Quando qualcuno mi dice che deve piacere a tutti, e quindi è apolitico, mi crea molta diffidenza. Una donna che risponde così [come fa Teresa nel film, ndr] non è apolitica, ma è di destra, conservatrice. Una donna che dice così è una donna di destra. L’ho messo in Madres paralelas perché tradizionalmente il collettivo di attori e attrici sono di sinistra, almeno in Spagna. Nel 2004, l’anno della guerra in Iraq, ai Goya è stata fatta una cerimonia politicizzata contro la guerra, in modo molto divertente perché si usava l’umorismo contro la guerra. Da quel momento, la destra spagnola ha cominciato a guardare i cineasti come la bestia nera del partito popolare, e da allora ha cercato di minare la nostra reputazione. È paradossale che il tuo paese minacci un gruppo che è responsabile della cultura del paese stesso. Ogni essere umano ha diritto alle sue idee politiche: se sei un artista, non significa che ti devi annullare.

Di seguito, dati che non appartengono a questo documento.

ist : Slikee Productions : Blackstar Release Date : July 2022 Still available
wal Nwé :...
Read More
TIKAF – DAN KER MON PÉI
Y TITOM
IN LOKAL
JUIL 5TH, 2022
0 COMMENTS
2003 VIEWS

Almodóvar, però, è critico anche nei confronti della sinistra, pur comprendendo alcune scelte di Realpolitik durante la transizione dal franchismo alla democrazia.
Franco ha condannato le vittime alla non-esistenza: seppellirle nelle fosse comuni significava questo. Nella transizione, la sinistra ha dovuto fare alcune concessioni, e optò per essere più pragmatica per favorire i passi democratici. Una di queste fu dimenticarsi delle fosse comuni. All’epoca non si diceva. Sono state vittime del franchismo, ma anche della transizione alla democrazia. Non la sto condannando, parlo di sfumature. La legge sull’amnistia prevedeva il patto dell’oblio. L’oblio si può chiedere in termini simbolici, ma a livello individuale nessuno può chiedere di dimenticare, perché l’oblio appartiene alla coscienza delle persone. Le famiglie delle vittime non hanno dimenticato, continuano a chiederne la riesumazione, i bisnipoti continuano a chiudere l’apertura. La Spagna ha sempre avuto un rapporto pessimo col suo passato, ed è stato necessario avere una generazione nata in democrazia. Io capisco che la sinistra nel ’78 non parlasse delle fosse, ma come persona di sinistra, dico che quando la sinistra ha avuto tre maggioranze assolute avrebbe dovuto discutere del tema delle fosse.
Ma, al di là di tutto, quali reazioni spera di innescare con Madres paralelas nel pubblico italiano? Almodóvar ha le idee chiare:
Sarebbe un sogno se il pubblico uscisse emozionato, senza parole… non c’è bisogno che piangano, ma una lacrimuccia sarà sempre benvenuta. Come narratore, spero che questa storia li diverta, che non appaia troppo lunga e non si siano distratti. Mi è già capitato in altri posti che non hanno problemi simili a quelli della Spagna. Ma ovunque ci sono fosse da riaprire. Spero che lo spettatore italiano si riconosca nella storia di Janis e si metta nei suoi panni. Se andrete a mangiare in uno dei vostri ottimi ristoranti dopo il cinema, mi piacerebbe che il film occupasse un posto al tavolo, e che ne parliate durante la cena. Spero vi godiate il lavoro delle attrici e le luci del film, e che vi faccia pensare al vostro passato. L’Italia e la Spagna hanno tanti elementi in comune.
Madres paralelas è in uscita il 28 ottobre nelle sale italiane.